ミナマタ地区のメチル水銀に長期的に曝露した住民の視覚検査
Shigeru Takaoka1, Kenta Matsunaga1
1Kyoritsu Neurology and Rehabilitation Clinic, 2-2-28 Sakurai-cho, Minamata 867-0045, Japan.
Toxics
|August 27, 2025
まとめ
メチル水銀の曝露は,視覚的なタスクの反応時間 (RT) を遅らせて,認知機能を損なう可能性があります. しかし,暴露された個人は,より大きなRT改善を示し,認知の可塑性を示唆しました.
科学分野:
- 神経毒理学
- 認知科学
- 環境 健康
背景:
- メチル水銀 (MeHg) は神経毒物質で,低レベルの曝露でも潜在的認知効果があります.
- 軽度の MeHg 曝露で判断力や運動能力の低下などの微妙な認知障害が発生する可能性があります.

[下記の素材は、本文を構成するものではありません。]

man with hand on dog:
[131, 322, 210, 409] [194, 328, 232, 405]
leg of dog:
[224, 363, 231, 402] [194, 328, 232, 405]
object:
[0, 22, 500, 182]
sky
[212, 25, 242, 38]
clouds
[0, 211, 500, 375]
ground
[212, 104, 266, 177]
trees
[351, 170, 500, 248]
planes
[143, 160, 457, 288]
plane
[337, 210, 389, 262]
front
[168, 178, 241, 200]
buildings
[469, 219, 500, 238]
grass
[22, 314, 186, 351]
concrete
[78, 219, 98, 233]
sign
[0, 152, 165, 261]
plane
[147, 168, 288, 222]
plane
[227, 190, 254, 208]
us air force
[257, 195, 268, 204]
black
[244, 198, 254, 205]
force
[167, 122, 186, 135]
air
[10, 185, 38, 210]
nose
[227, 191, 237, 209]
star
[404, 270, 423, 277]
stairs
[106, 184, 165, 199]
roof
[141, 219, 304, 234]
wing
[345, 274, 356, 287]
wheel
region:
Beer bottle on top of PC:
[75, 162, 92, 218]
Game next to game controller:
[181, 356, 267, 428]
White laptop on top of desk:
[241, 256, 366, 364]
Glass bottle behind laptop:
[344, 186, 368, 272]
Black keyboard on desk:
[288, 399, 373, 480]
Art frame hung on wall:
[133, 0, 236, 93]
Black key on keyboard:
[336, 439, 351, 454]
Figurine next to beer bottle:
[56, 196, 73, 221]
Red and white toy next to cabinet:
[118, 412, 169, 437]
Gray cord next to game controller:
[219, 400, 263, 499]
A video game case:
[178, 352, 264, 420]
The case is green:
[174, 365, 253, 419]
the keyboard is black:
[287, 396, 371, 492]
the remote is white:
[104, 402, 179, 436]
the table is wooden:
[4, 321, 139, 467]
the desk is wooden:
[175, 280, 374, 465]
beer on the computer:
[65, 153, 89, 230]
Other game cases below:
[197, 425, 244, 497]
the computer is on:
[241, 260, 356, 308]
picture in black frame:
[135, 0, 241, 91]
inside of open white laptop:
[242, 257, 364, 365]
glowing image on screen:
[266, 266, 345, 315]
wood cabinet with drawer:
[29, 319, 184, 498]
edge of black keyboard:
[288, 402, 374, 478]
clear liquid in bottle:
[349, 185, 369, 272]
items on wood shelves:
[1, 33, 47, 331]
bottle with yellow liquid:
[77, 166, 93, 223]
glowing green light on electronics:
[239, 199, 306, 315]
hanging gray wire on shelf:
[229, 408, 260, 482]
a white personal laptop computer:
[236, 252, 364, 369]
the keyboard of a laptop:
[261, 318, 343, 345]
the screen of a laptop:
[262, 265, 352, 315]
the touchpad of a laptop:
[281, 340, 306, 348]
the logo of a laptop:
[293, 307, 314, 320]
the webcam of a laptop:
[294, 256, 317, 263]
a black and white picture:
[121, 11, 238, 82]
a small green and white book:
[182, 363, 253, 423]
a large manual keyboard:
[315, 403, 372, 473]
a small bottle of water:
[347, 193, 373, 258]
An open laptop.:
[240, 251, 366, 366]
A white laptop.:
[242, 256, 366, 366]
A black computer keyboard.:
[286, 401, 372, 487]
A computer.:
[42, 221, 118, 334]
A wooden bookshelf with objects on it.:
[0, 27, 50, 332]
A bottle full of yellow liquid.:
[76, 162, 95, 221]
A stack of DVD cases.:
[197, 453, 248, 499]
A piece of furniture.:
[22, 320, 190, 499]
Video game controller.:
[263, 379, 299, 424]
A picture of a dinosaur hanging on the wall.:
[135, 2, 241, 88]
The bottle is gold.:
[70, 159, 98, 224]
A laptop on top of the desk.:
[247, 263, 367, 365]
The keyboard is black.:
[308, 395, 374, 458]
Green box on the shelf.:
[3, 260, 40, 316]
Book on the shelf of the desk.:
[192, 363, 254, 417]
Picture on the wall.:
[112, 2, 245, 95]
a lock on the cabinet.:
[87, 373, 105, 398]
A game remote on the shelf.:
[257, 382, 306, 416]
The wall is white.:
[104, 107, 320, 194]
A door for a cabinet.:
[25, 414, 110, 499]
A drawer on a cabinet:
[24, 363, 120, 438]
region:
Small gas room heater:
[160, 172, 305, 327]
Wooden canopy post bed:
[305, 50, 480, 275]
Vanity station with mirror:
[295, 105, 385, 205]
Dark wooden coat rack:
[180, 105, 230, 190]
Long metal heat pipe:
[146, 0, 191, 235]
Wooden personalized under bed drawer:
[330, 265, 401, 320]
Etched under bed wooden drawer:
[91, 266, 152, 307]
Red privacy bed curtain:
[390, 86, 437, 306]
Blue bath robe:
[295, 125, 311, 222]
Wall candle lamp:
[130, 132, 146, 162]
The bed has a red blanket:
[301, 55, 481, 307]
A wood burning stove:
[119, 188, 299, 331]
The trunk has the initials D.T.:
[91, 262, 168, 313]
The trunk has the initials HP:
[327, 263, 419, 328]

- MeHgの影響を理解するには 認知機能を定量的に評価することが重要です
研究 の 目的:
- メチル水銀に曝された個体における認知障害を,視覚的検索タスクで反応時間 (RT) を用いて定量的に評価する.
- メチル水銀の曝露と 手の運動調整と 認知能力の関係を調べる
- メチル水銀に曝露した後の認知の可塑性を調査する.
主な方法:
- メチル水銀で汚染された地域 (Eグループ) と汚染されていない地域 (Cグループ) の参加者における反応時間 (RT) を測定するために,視覚的な検索タスクが使用されました.
- 暴露されたグループ (E) は,さらに (E+HA) と (E-HA) の手運動調整障害のないグループに分けられました.
- 参加者は2つのテストセッションでRTを記録し,注意をそらすものの中でターゲット文字"Z"を特定しました.
主要な成果:
- メチル水銀にさらされたグループ (E+HAとE-HA) は,対照グループ (C) に比べて,かなり長いRTを観察した.
- 手の運動調整障害 (E+HA) のグループでRTが最も長く,次にE-HA,次にCでした.
- RTの顕著な減少は,第二のテストセッションですべてのグループで発生し,暴露したグループではより顕著な減少が起こり,可塑性を示した.
結論:
- メチル水銀の曝露は認知障害と関連しており,視覚処理の反応時間を遅らせます.
- メチル水銀の曝露による認知効果を悪化させる.
- 観察された障害にもかかわらず,メチル水銀に曝された個人は認知の可塑性を示し,練習によって改善される可能性があります.